Data extracts:
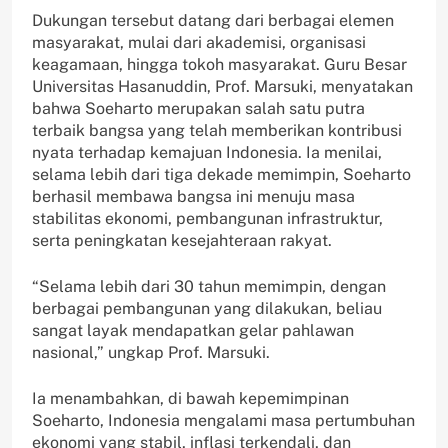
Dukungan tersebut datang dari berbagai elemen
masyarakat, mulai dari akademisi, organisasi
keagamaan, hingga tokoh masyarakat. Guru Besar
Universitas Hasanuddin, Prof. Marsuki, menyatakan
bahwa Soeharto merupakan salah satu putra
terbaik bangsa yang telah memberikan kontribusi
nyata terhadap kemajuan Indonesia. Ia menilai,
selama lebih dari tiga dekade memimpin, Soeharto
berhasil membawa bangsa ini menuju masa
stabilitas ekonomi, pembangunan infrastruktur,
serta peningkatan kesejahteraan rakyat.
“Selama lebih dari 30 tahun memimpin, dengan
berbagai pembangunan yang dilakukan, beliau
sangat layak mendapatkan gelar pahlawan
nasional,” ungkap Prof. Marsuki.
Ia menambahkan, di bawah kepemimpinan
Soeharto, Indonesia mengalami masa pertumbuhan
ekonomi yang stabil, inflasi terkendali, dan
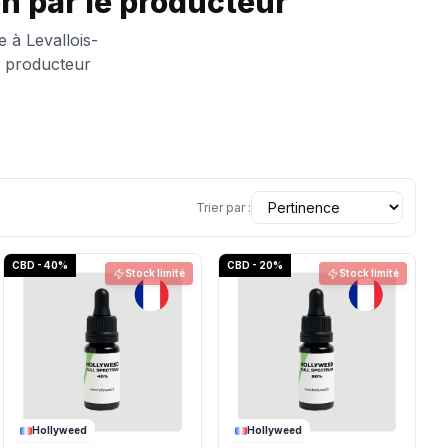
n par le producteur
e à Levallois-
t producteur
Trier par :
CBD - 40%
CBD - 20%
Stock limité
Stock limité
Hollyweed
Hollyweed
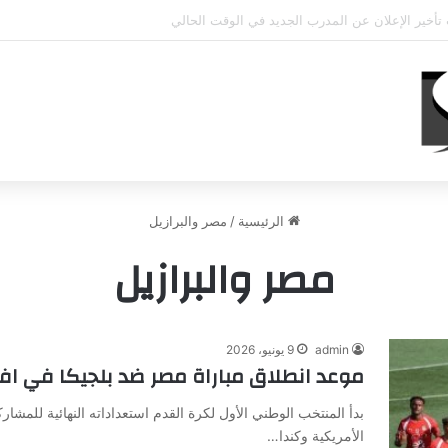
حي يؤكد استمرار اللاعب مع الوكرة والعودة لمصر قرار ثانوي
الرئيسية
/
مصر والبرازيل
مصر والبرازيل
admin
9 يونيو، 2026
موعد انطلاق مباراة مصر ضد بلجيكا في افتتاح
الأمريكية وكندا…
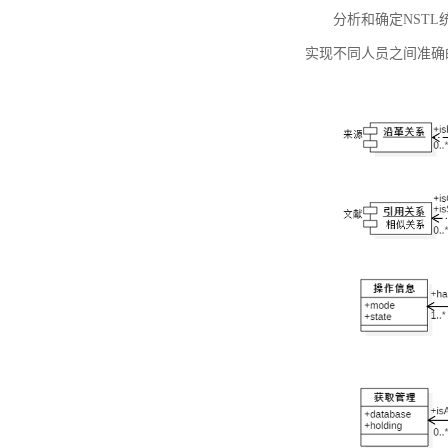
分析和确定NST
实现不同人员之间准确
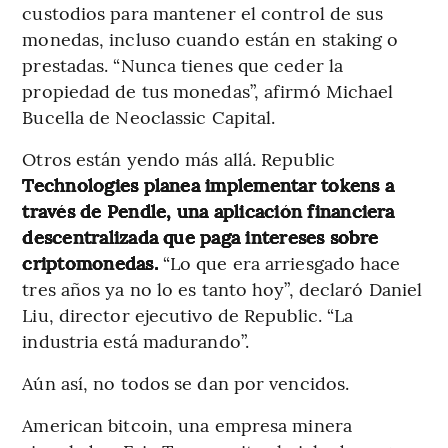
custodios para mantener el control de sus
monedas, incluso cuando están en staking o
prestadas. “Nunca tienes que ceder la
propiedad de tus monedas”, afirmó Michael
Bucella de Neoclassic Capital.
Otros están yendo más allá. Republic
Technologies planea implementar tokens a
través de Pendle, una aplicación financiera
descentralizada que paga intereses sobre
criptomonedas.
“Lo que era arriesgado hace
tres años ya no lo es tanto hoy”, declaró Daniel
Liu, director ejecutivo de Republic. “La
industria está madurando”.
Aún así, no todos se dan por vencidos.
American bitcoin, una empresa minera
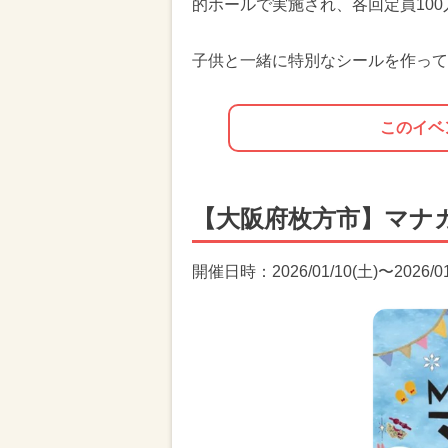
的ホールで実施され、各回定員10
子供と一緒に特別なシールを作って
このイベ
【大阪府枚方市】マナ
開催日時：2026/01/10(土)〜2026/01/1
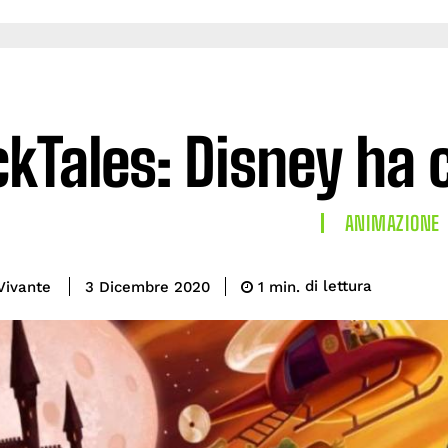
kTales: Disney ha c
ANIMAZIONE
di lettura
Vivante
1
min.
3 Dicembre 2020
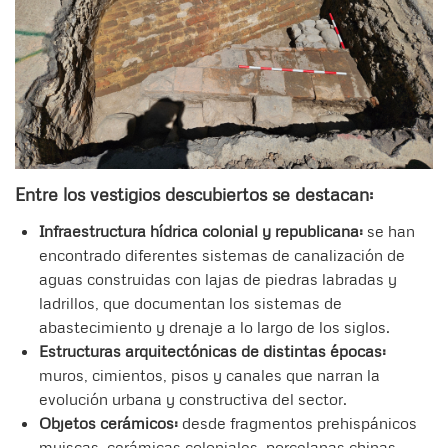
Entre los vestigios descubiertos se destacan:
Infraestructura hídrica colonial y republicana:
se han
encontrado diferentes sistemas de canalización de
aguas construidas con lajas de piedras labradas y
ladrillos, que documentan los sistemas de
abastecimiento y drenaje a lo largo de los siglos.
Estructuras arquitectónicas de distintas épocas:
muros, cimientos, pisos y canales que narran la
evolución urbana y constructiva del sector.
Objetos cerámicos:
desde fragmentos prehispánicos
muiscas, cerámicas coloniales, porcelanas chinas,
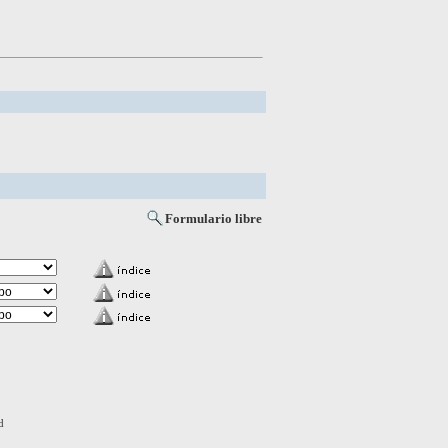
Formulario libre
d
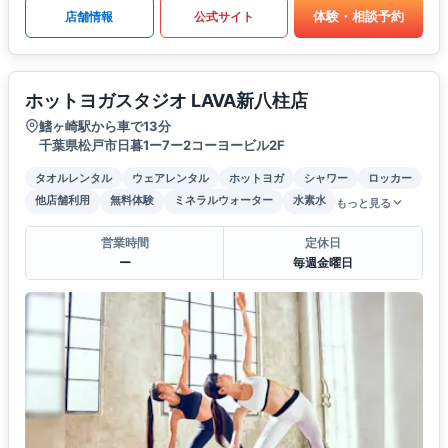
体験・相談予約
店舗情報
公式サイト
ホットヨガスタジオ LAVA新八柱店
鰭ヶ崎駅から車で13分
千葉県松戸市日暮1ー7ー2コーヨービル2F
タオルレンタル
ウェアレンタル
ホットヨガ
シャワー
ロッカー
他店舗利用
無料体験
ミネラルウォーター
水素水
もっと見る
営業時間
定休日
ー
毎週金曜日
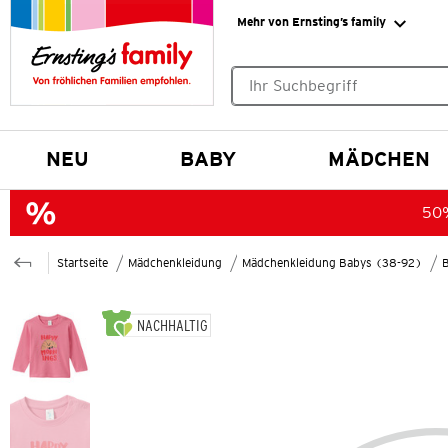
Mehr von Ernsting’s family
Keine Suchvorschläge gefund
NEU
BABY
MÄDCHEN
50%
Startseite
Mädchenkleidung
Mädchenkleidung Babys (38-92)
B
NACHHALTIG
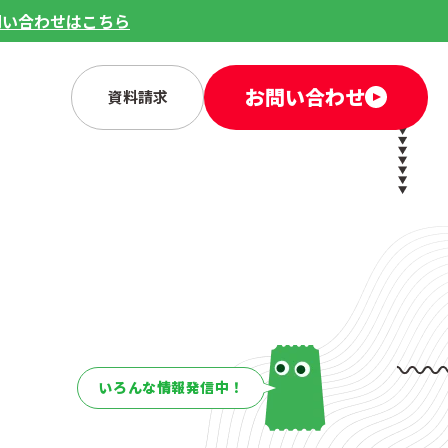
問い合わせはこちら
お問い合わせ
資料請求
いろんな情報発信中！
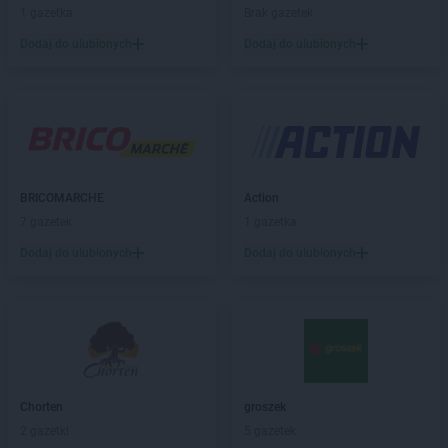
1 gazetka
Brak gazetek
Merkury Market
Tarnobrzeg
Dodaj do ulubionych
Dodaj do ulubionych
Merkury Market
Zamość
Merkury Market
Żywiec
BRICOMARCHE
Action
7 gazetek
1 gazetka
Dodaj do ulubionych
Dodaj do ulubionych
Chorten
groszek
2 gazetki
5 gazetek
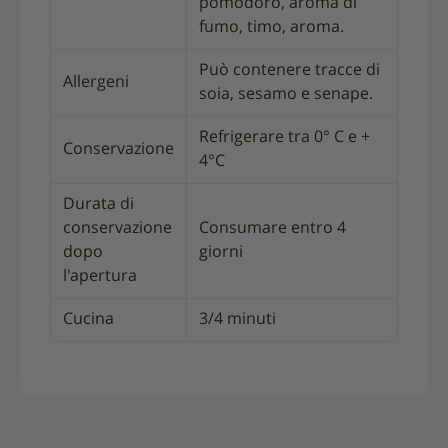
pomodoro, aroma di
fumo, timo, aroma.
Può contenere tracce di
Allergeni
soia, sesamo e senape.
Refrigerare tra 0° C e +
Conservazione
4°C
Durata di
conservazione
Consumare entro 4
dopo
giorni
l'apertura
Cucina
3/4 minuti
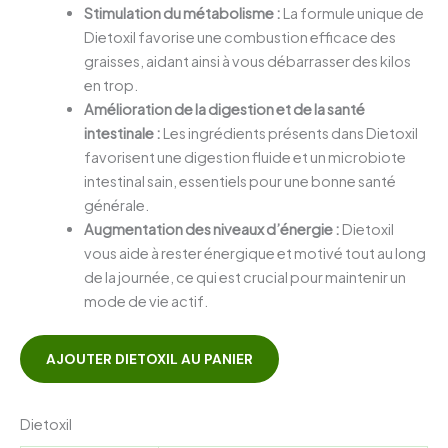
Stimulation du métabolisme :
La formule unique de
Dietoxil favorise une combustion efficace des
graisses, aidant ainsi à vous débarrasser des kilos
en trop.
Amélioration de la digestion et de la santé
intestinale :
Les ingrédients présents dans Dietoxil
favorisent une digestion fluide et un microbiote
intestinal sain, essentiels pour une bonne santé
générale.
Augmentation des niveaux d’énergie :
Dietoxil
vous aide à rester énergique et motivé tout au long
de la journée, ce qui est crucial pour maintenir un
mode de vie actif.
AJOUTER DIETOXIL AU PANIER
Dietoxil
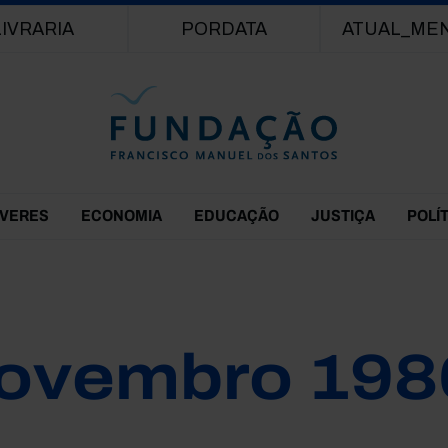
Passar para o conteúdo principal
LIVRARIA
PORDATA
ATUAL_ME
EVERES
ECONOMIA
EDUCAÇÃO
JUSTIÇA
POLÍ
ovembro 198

Exercise description: Please write out the recognized text from every row above, line by line and unchanged, leaving out the pictures.

Solution to the exercise:
Dukungan tersebut datang dari berbagai elemen
masyarakat, mulai dari akademisi, organisasi
keagamaan, hingga tokoh masyarakat. Guru Besar
Universitas Hasanuddin, Prof. Marsuki, menyatakan
bahwa Soeharto merupakan salah satu putra
terbaik bangsa yang telah memberikan kontribusi
nyata terhadap kemajuan Indonesia. Ia menilai,
selama lebih dari tiga dekade memimpin, Soeharto
berhasil membawa bangsa ini menuju masa
stabilitas ekonomi, pembangunan infrastruktur,
serta peningkatan kesejahteraan rakyat.
“Selama lebih dari 30 tahun memimpin, dengan
berbagai pembangunan yang dilakukan, beliau
sangat layak mendapatkan gelar pahlawan
nasional,” ungkap Prof. Marsuki.
Ia menambahkan, di bawah kepemimpinan
Soeharto, Indonesia mengalami masa pertumbuhan
ekonomi yang stabil, inflasi terkendali, dan
n par le producteur
e à Levallois-
t producteur
Trier par :
CBD - 40%
CBD - 20%
Stock limité
Stock limité
Hollyweed
Hollyweed
حي يؤكد استمرار اللاعب مع الوكرة والعودة لمصر قرار ثانوي
الرئيسية
/
مصر والبرازيل
مصر والبرازيل
admin
9 يونيو، 2026
موعد انطلاق مباراة مصر ضد بلجيكا في افتتاح
الأمريكية وكندا…
分析和确定NST
实现不同人员之间准确
custodios para mantener el control de sus
monedas, incluso cuando están en staking o
prestadas. “Nunca tienes que ceder la
propiedad de tus monedas”, afirmó Michael
Bucella de Neoclassic Capital.
Otros están yendo más allá. Republic
Technologies planea implementar tokens a
través de Pendle, una aplicación financiera
descentralizada que paga intereses sobre
criptomonedas.
“Lo que era arriesgado hace
tres años ya no lo es tanto hoy”, declaró Daniel
Liu, director ejecutivo de Republic. “La
industria está madurando”.
Aún así, no todos se dan por vencidos.
American bitcoin, una empresa minera
的ホールで実施され、各回定員10
子供と一緒に特別なシールを作って
このイベ
【大阪府枚方市】マナ
開催日時：2026/01/10(土)〜2026/01/1
kTales: Disney ha c
ANIMAZIONE
di lettura
Vivante
1
min.
3 Dicembre 2020
Entre los vestigios descubiertos se destacan:
Infraestructura hídrica colonial y republicana:
se han
encontrado diferentes sistemas de canalización de
aguas construidas con lajas de piedras labradas y
ladrillos, que documentan los sistemas de
abastecimiento y drenaje a lo largo de los siglos.
Estructuras arquitectónicas de distintas épocas:
muros, cimientos, pisos y canales que narran la
evolución urbana y constructiva del sector.
Objetos cerámicos:
desde fragmentos prehispánicos
muiscas, cerámicas coloniales, porcelanas chinas,
Formulario libre
d
体験・相談予約
店舗情報
公式サイト
ホットヨガスタジオ LAVA新八柱店
鰭ヶ崎駅から車で13分
千葉県松戸市日暮1ー7ー2コーヨービル2F
タオルレンタル
ウェアレンタル
ホットヨガ
シャワー
ロッカー
他店舗利用
無料体験
ミネラルウォーター
水素水
もっと見る
営業時間
定休日
ー
毎週金曜日
Mehr von Ernsting’s family
Keine Suchvorschläge gefund
NEU
BABY
MÄDCHEN
50%
Startseite
Mädchenkleidung
Mädchenkleidung Babys (38-92)
B
NACHHALTIG
問い合わせはこちら
お問い合わせ
資料請求
いろんな情報発信中！
1 gazetka
Brak gazetek
Merkury Market
Tarnobrzeg
Dodaj do ulubionych
Dodaj do ulubionych
Merkury Market
Zamość
Merkury Market
Żywiec
BRICOMARCHE
Action
7 gazetek
1 gazetka
Dodaj do ulubionych
Dodaj do ulubionych
Chorten
groszek
2 gazetki
5 gazetek
pomodoro, aroma di
fumo, timo, aroma.
Può contenere tracce di
Allergeni
soia, sesamo e senape.
Refrigerare tra 0° C e +
Conservazione
4°C
Durata di
conservazione
Consumare entro 4
dopo
giorni
l'apertura
Cucina
3/4 minuti
Stimulation du métabolisme :
La formule unique de
Dietoxil favorise une combustion efficace des
graisses, aidant ainsi à vous débarrasser des kilos
en trop.
Amélioration de la digestion et de la santé
intestinale :
Les ingrédients présents dans Dietoxil
favorisent une digestion fluide et un microbiote
intestinal sain, essentiels pour une bonne santé
générale.
Augmentation des niveaux d’énergie :
Dietoxil
vous aide à rester énergique et motivé tout au long
de la journée, ce qui est crucial pour maintenir un
mode de vie actif.
AJOUTER DIETOXIL AU PANIER
Dietoxil
Passar para o conteúdo principal
LIVRARIA
PORDATA
ATUAL_ME
EVERES
ECONOMIA
EDUCAÇÃO
JUSTIÇA
POLÍ
ovembro 198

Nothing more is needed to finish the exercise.